TO DO: Render every line of the items below as a Markdown table with two columns, Row and Content, numbering the rows in order. Leave out blank lines and the pictures.

##############################

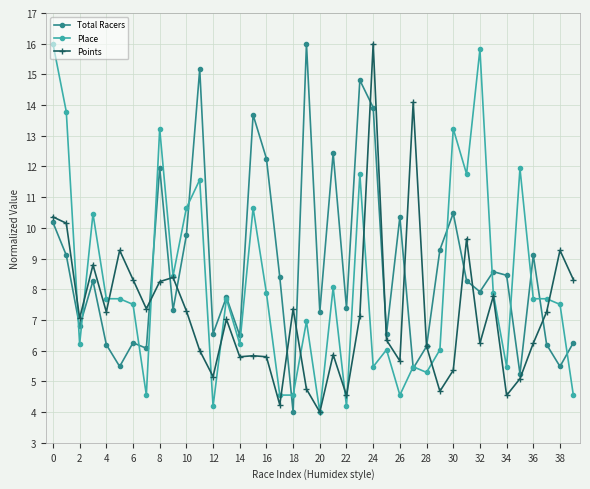

List the series in order of their overall mean, highest first.

Total Racers, Place, Points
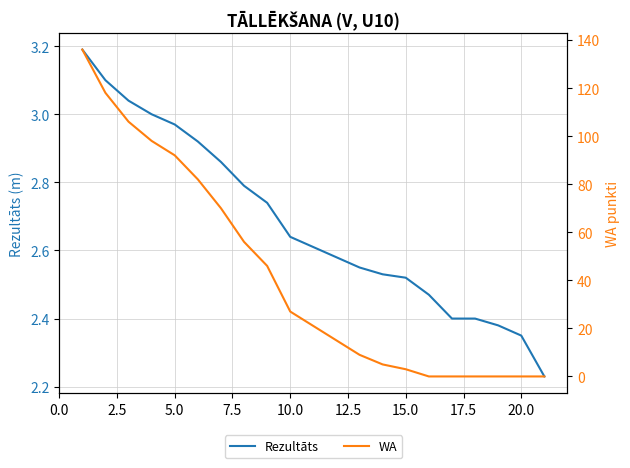

Rank the series at 10.0 from lowest to highest value.

Rezultāts, WA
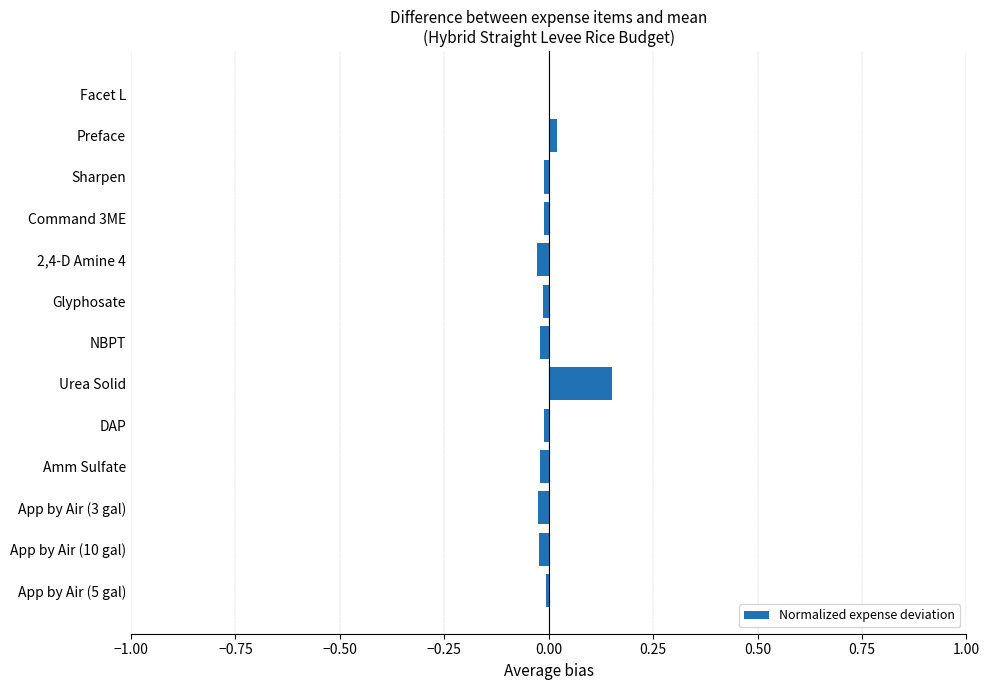

The value at App by Air (3 gal) is -0.0. True or false?

True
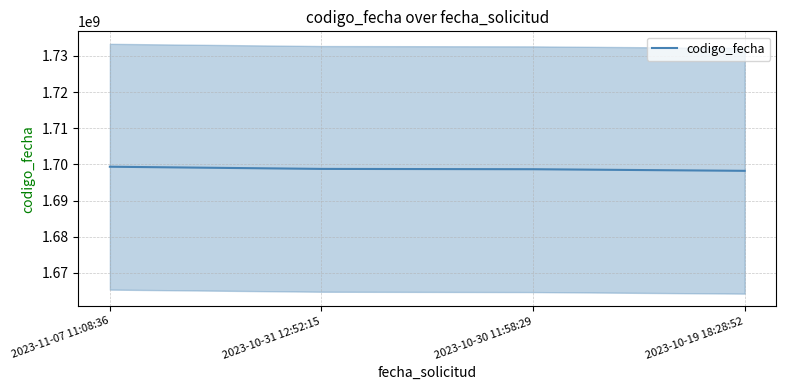

What is the average value?

1698759630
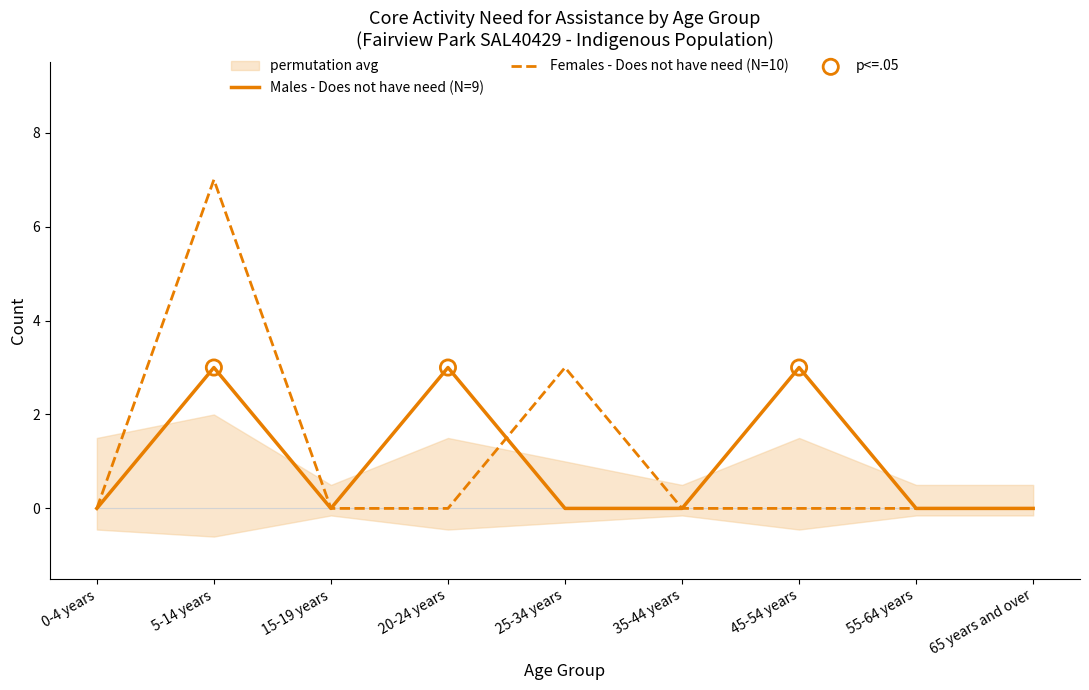

Which series contains the lowest Y value?

Males - Does not have need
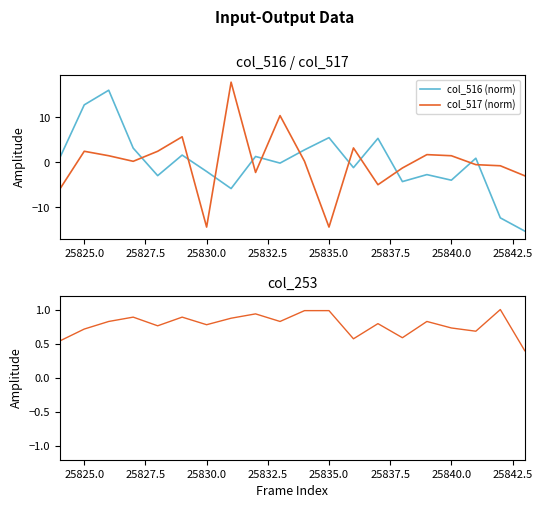

Read the col_516 (norm) value at 25825.0.

12.8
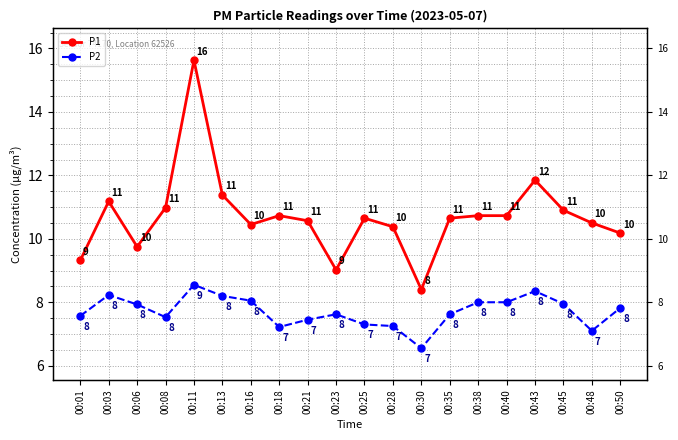

How many data points in P1 are above 10?

16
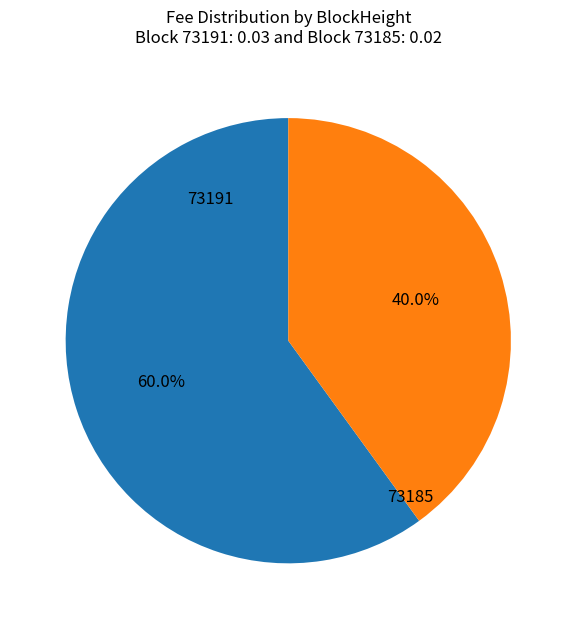

True or false: 73185 accounts for 99% of the total.

False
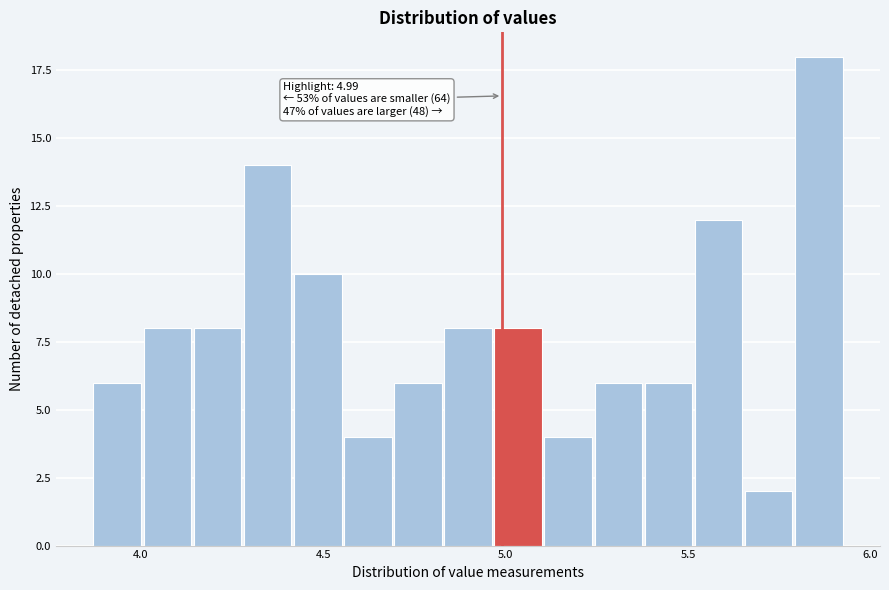

Around what value on the x-axis is the tallest bar? Give the approximate position of its centre, as read against the axis.

5.85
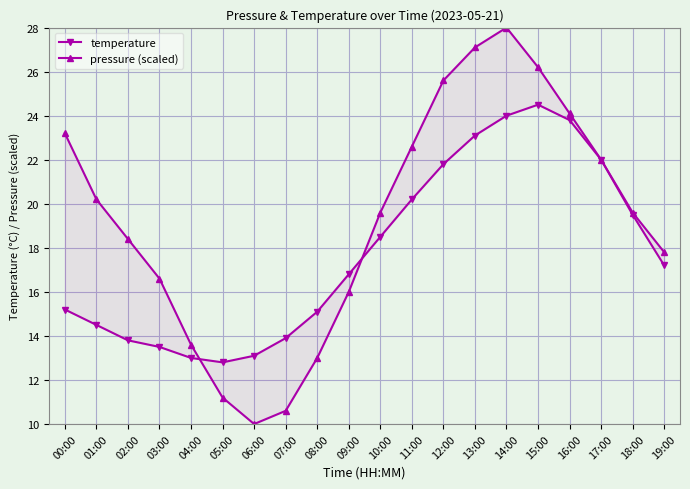

Where do pressure (scaled) and temperature first cross each other?

04:00 and 05:00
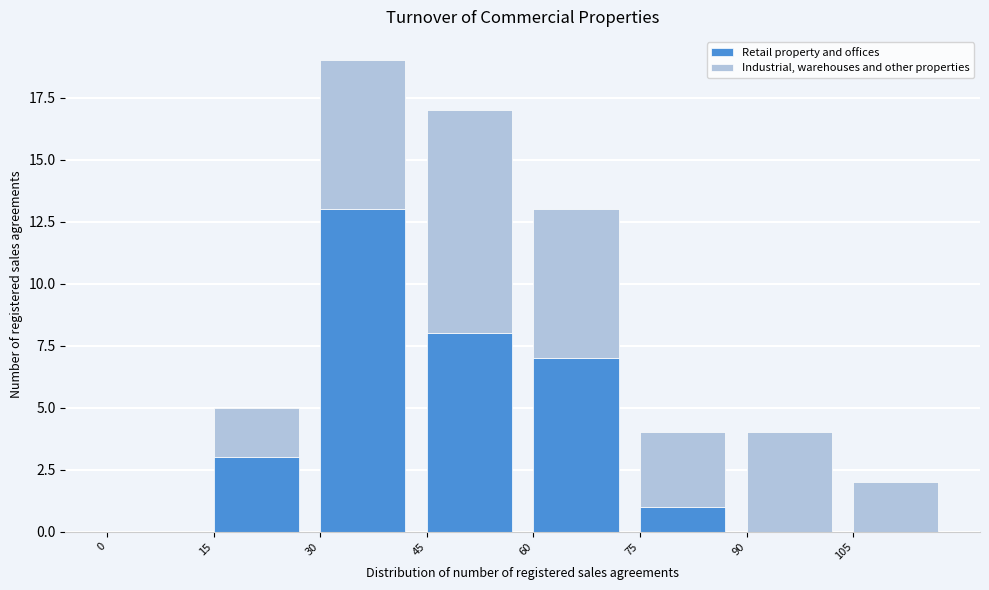

Reading left to right, transcribe the values for Retail property and offices.

0=0	15=3	30=13	45=8	60=7	75=1	90=0	105=0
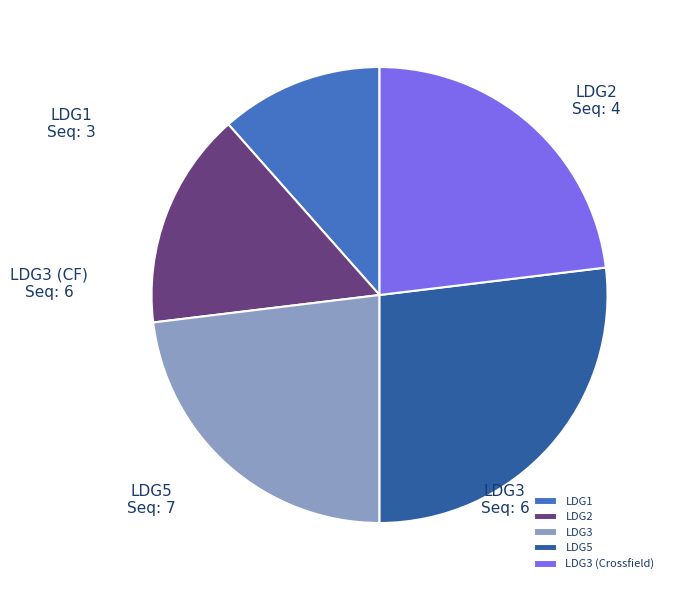

Which has a higher value, LDG3 or LDG5?

LDG5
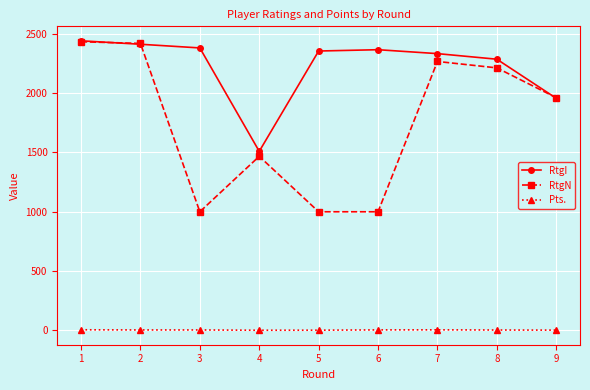

Read the RtgN value at 3.

1000.0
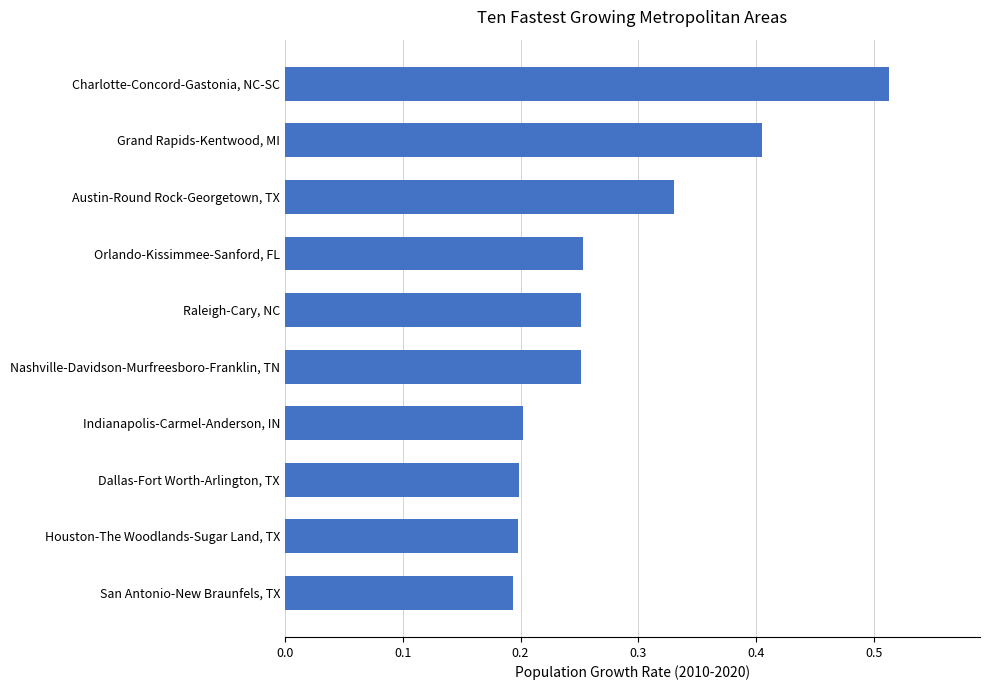

What is the sum of all values?

2.8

##############################

SOLUTION TO THIS PROBLEM:
| Row | Content |
|---|---|
| 1 | List the series in order of their overall mean, highest first. |
| 2 | Total Racers, Place, Points |
| 3 | Rank the series at 10.0 from lowest to highest value. |
| 4 | Rezultāts, WA |
| 5 | The value at App by Air (3 gal) is -0.0. True or false? |
| 6 | True |
| 7 | What is the average value? |
| 8 | 1698759630 |
| 9 | Which series contains the lowest Y value? |
| 10 | Males - Does not have need |
| 11 | Read the col_516 (norm) value at 25825.0. |
| 12 | 12.8 |
| 13 | How many data points in P1 are above 10? |
| 14 | 16 |
| 15 | True or false: 73185 accounts for 99% of the total. |
| 16 | False |
| 17 | Around what value on the x-axis is the tallest bar? Give the approximate position of its centre, as read against the axis. |
| 18 | 5.85 |
| 19 | Where do pressure (scaled) and temperature first cross each other? |
| 20 | 04:00 and 05:00 |
| 21 | Reading left to right, transcribe the values for Retail property and offices. |
| 22 | 0=0	15=3	30=13	45=8	60=7	75=1	90=0	105=0 |
| 23 | Which has a higher value, LDG3 or LDG5? |
| 24 | LDG5 |
| 25 | Read the RtgN value at 3. |
| 26 | 1000.0 |
| 27 | What is the sum of all values? |
| 28 | 2.8 |